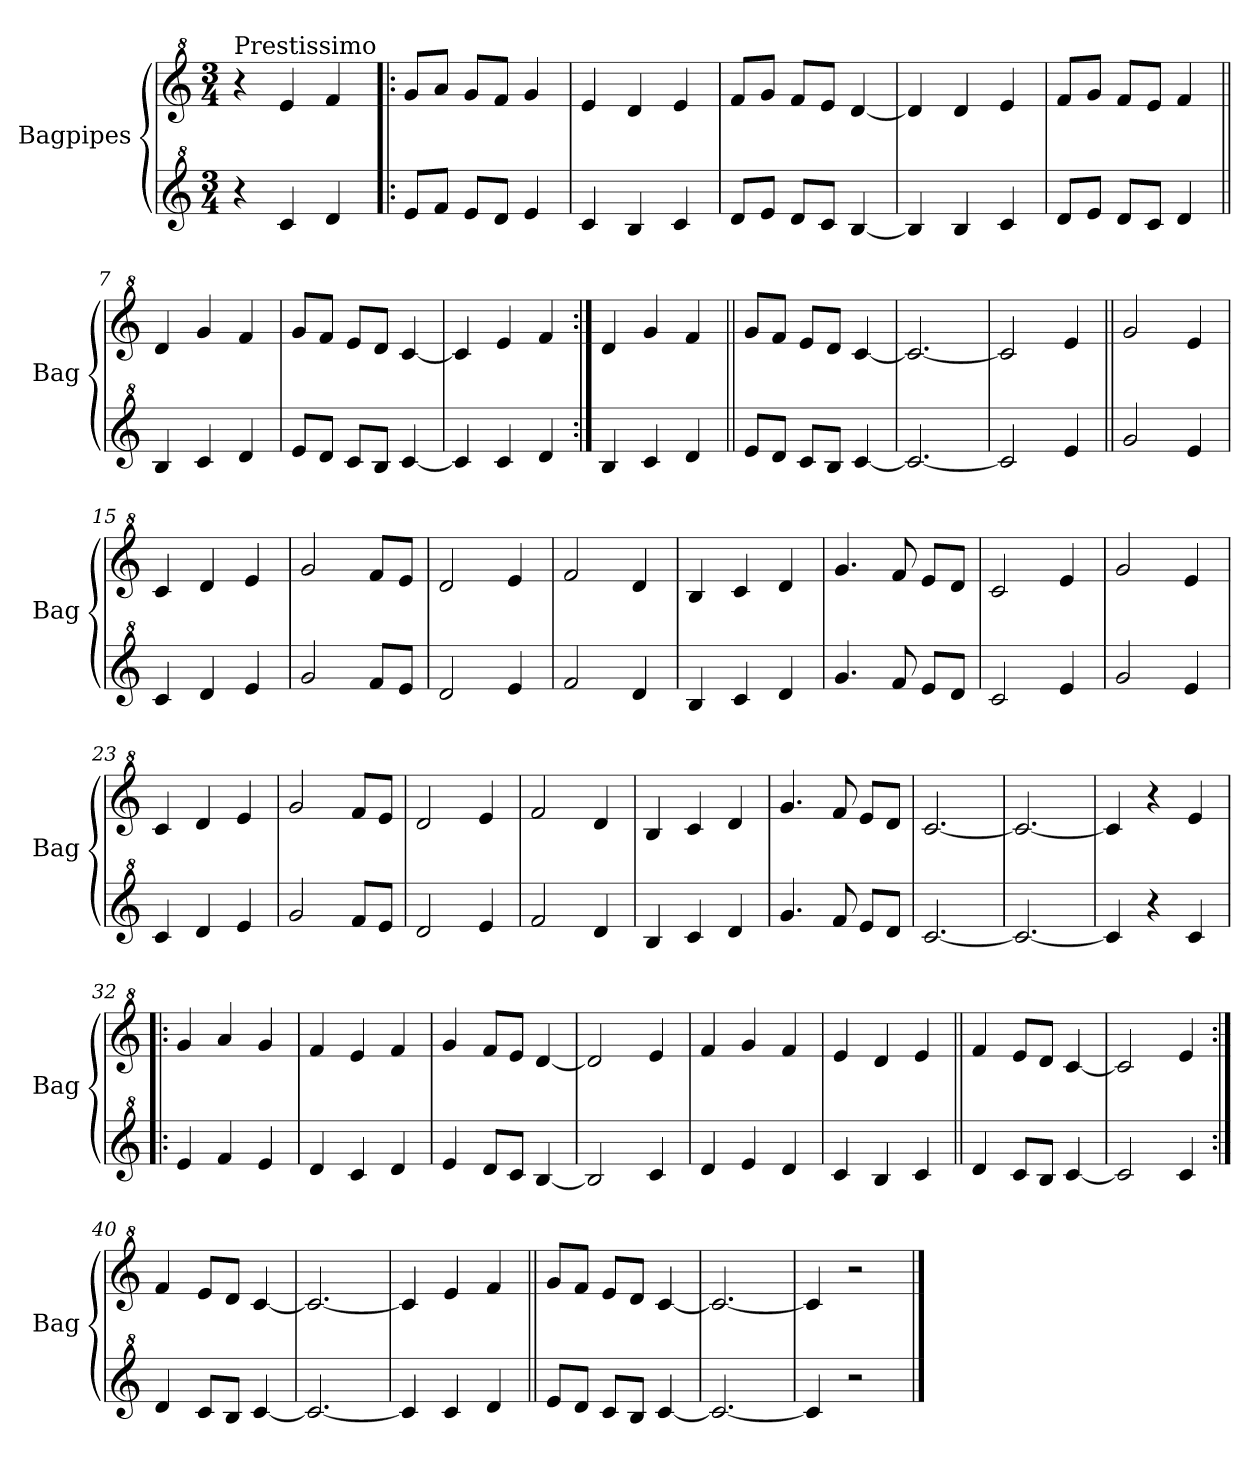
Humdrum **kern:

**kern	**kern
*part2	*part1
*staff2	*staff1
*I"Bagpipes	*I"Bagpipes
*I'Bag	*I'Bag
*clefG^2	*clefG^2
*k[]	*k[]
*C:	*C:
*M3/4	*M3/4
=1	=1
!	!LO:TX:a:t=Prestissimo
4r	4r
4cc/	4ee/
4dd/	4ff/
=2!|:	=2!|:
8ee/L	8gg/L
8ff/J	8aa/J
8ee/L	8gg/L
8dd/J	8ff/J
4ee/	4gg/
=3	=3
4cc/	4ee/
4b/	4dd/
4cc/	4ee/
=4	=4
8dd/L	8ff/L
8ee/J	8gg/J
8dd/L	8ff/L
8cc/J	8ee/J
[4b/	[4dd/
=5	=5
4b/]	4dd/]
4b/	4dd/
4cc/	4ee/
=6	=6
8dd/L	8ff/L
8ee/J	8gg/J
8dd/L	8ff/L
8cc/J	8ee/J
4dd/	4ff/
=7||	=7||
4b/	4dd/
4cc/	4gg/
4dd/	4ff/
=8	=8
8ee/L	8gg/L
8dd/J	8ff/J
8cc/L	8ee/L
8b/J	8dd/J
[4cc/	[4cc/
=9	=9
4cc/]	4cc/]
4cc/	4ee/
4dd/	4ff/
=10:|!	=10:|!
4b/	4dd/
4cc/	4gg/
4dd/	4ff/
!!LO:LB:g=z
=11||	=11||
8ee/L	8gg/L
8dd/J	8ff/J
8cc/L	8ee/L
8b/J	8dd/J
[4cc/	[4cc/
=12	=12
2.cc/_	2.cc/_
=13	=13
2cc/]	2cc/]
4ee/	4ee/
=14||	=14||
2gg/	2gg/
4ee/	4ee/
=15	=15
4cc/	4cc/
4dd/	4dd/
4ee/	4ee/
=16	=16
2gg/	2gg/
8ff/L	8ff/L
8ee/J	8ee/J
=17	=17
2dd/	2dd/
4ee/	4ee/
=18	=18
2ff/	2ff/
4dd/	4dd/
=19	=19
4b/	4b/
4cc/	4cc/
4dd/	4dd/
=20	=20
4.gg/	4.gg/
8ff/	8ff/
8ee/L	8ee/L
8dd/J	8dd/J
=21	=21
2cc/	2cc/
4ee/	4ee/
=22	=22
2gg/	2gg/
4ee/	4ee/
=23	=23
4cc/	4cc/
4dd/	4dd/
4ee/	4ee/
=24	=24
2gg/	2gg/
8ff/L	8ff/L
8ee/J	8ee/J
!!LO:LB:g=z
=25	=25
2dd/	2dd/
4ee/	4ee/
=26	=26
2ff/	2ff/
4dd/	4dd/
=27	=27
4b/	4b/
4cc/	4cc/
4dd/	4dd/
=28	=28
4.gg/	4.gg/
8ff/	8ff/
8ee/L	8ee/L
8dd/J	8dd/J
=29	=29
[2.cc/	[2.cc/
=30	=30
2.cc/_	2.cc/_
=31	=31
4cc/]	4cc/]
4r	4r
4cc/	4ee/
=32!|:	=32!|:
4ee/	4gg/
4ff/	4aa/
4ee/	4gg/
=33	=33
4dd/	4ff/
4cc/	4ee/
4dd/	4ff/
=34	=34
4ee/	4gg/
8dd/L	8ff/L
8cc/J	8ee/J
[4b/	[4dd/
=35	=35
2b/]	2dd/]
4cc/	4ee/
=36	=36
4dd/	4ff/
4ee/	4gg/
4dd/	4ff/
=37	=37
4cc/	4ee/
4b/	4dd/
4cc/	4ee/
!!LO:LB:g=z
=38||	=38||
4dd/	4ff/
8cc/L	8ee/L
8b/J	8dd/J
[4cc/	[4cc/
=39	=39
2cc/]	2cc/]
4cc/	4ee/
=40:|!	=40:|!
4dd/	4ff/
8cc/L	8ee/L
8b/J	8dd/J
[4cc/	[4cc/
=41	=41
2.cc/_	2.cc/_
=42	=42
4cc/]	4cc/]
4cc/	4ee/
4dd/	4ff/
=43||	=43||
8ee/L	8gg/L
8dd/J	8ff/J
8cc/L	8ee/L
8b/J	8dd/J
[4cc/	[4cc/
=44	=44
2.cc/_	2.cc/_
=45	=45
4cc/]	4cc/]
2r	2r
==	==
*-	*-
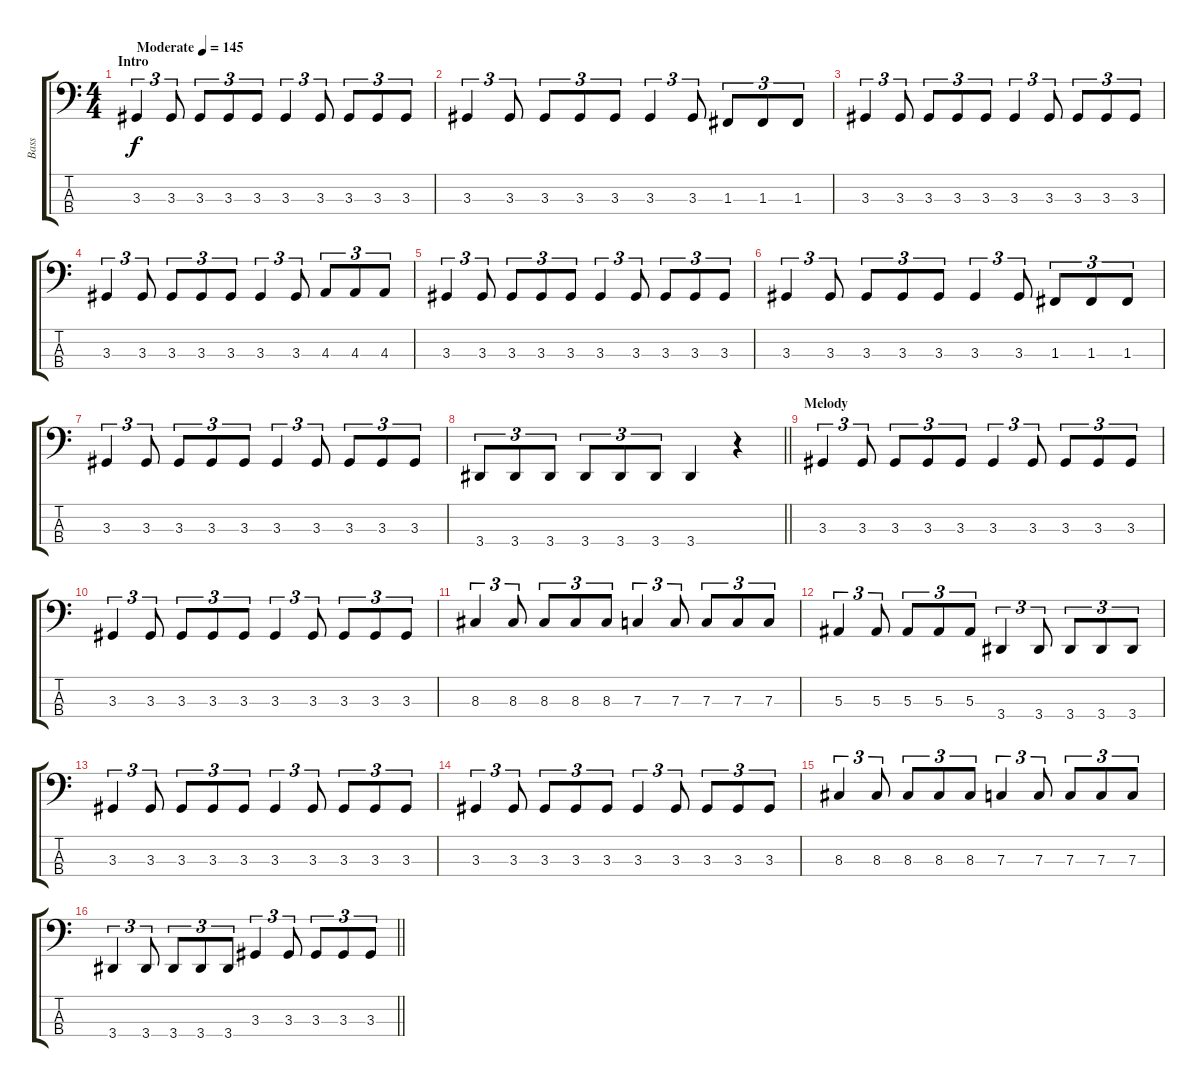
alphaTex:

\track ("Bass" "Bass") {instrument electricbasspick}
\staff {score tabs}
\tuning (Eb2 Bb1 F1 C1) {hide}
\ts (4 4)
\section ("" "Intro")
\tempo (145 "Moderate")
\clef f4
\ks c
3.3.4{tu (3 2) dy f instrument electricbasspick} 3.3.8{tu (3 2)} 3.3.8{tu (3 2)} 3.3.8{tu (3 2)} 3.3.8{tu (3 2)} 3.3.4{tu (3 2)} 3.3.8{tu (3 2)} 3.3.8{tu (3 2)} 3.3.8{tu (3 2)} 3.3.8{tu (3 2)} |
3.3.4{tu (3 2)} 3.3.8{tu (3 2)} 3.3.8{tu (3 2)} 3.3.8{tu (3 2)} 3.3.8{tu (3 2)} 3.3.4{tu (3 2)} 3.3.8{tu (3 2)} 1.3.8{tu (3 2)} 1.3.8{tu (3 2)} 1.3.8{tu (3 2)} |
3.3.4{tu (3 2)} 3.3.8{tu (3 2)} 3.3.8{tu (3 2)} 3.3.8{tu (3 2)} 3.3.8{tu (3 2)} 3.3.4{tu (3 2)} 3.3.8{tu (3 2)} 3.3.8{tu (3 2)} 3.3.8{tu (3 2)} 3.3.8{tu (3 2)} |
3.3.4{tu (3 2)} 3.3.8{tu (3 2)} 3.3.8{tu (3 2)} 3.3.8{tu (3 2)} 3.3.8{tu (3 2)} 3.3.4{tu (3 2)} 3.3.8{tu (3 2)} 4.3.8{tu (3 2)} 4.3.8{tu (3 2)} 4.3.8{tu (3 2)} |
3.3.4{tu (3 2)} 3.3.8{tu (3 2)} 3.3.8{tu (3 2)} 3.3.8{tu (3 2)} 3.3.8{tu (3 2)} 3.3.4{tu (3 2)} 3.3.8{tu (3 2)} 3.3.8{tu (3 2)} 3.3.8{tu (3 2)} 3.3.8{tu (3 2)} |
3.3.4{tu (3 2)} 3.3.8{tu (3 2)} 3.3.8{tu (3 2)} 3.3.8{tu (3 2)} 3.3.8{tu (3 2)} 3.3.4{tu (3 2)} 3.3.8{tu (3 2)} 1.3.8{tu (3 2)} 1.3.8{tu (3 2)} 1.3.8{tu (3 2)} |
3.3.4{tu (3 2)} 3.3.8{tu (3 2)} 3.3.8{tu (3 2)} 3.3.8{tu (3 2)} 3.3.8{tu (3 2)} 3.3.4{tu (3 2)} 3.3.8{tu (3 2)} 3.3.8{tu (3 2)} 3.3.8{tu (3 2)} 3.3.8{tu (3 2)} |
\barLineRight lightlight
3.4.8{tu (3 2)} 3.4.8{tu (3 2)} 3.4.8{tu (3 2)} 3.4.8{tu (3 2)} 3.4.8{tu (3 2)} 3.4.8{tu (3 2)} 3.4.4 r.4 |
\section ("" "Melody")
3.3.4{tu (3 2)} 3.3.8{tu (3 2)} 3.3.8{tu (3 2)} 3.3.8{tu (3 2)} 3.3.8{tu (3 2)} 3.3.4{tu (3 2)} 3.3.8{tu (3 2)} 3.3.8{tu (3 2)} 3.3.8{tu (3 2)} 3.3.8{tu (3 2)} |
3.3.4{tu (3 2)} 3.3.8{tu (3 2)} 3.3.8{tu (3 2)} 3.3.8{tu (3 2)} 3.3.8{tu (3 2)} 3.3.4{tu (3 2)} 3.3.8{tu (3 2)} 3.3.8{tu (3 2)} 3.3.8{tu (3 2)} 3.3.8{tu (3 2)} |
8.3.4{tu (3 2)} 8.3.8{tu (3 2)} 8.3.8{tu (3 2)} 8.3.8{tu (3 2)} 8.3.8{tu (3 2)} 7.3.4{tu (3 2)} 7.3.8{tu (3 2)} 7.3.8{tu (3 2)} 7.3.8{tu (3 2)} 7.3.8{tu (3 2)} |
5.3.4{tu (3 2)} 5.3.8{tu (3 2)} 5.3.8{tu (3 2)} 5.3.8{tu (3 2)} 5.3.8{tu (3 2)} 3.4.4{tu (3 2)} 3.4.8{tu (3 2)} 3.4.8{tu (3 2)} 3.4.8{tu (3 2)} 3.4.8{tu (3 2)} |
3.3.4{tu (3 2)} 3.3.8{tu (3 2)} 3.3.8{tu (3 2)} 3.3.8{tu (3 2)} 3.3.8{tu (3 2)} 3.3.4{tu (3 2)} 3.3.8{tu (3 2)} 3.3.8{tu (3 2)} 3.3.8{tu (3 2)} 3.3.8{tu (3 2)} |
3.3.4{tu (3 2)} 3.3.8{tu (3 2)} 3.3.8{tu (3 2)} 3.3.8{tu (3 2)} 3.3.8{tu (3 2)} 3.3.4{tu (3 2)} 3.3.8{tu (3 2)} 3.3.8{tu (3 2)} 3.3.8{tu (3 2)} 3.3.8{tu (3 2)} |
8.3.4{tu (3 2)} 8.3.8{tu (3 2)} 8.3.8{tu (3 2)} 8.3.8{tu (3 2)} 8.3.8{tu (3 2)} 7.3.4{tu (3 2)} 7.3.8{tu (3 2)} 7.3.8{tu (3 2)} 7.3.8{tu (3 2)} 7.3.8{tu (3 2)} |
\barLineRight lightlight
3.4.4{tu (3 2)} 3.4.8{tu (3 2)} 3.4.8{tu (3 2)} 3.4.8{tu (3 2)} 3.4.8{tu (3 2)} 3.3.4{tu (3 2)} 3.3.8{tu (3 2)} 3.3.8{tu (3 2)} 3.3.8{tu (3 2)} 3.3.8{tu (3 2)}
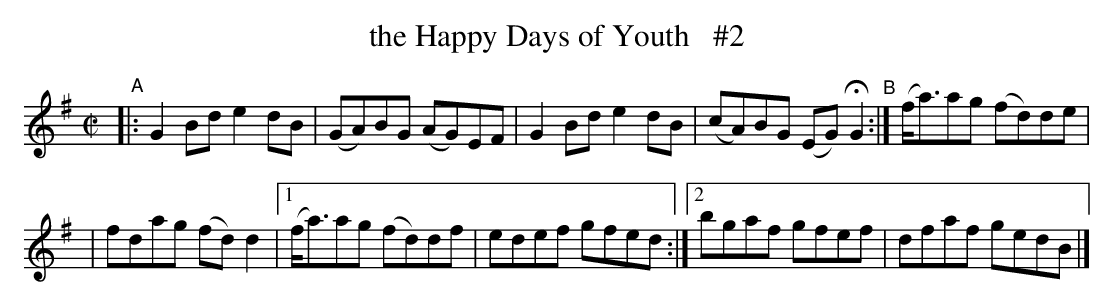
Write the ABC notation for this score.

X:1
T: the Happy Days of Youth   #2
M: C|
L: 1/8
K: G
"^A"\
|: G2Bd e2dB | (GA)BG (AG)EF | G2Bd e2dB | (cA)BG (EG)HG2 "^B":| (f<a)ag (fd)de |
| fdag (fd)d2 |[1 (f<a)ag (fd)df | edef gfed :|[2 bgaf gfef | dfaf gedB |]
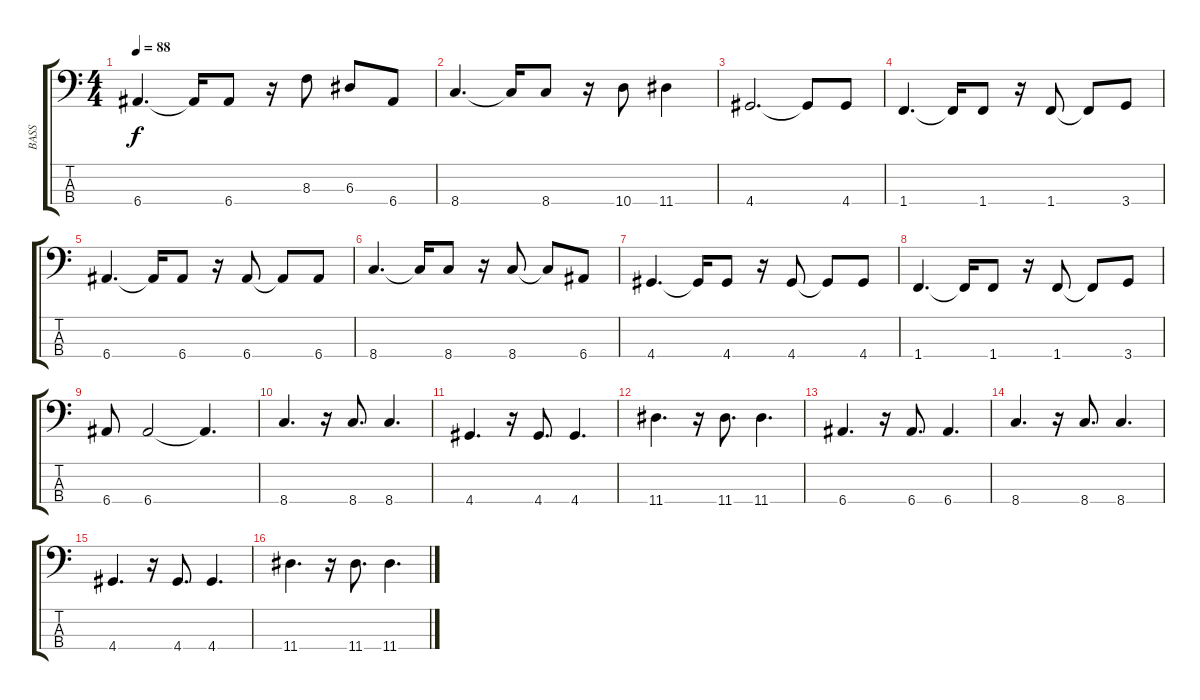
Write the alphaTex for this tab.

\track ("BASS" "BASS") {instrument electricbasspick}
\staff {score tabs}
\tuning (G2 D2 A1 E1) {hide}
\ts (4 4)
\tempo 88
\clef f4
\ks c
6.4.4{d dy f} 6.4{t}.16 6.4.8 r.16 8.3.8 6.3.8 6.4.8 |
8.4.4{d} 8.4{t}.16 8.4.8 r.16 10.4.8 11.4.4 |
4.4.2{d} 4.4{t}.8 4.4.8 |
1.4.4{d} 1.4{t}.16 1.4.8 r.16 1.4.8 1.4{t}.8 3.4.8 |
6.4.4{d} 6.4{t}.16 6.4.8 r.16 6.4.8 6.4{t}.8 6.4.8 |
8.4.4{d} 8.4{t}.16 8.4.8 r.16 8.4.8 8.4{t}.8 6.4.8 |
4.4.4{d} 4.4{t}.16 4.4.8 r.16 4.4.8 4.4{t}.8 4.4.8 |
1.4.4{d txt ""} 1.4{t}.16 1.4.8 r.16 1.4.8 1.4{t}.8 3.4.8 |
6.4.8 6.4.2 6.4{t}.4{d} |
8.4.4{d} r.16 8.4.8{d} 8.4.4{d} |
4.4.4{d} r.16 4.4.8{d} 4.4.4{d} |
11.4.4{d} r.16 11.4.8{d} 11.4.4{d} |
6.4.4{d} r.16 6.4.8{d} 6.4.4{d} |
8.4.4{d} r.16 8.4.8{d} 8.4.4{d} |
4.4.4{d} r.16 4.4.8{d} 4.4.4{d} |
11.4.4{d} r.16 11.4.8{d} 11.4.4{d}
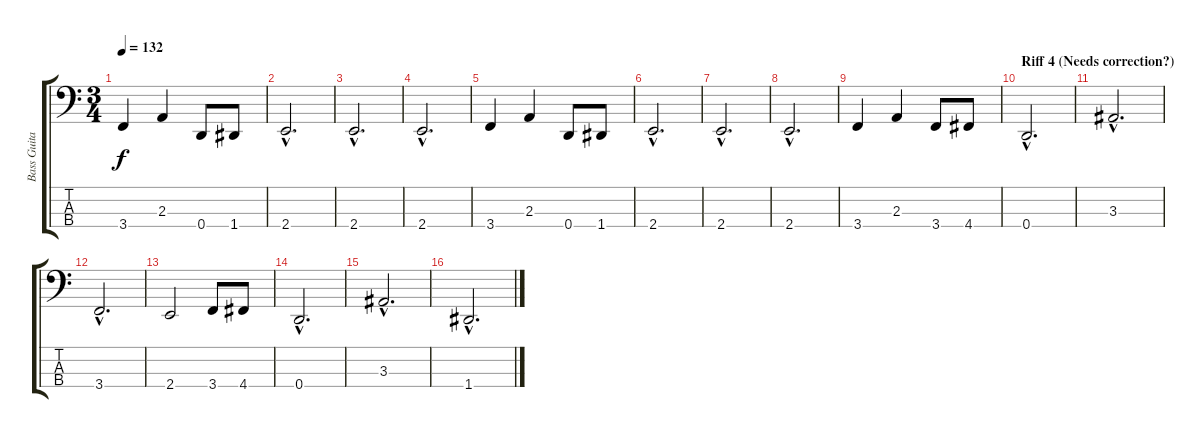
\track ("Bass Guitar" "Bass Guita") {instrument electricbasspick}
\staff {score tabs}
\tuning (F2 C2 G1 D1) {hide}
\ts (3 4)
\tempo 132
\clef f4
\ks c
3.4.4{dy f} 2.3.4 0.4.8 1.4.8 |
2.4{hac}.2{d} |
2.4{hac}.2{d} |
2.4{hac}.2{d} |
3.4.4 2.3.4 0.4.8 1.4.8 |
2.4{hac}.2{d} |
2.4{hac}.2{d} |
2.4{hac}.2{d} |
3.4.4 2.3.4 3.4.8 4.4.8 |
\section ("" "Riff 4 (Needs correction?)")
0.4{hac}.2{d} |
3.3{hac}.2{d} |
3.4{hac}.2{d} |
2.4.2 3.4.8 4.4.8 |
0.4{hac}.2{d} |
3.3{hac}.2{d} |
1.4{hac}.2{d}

→ TASK STATEMENT: Pick out every line in the data above that contains the word "tuning", and copy each one in full.

→ TASK OUTPUT:
\tuning (Eb2 Bb1 F1 C1) {hide}
\tuning (G2 D2 A1 E1) {hide}
\tuning (F2 C2 G1 D1) {hide}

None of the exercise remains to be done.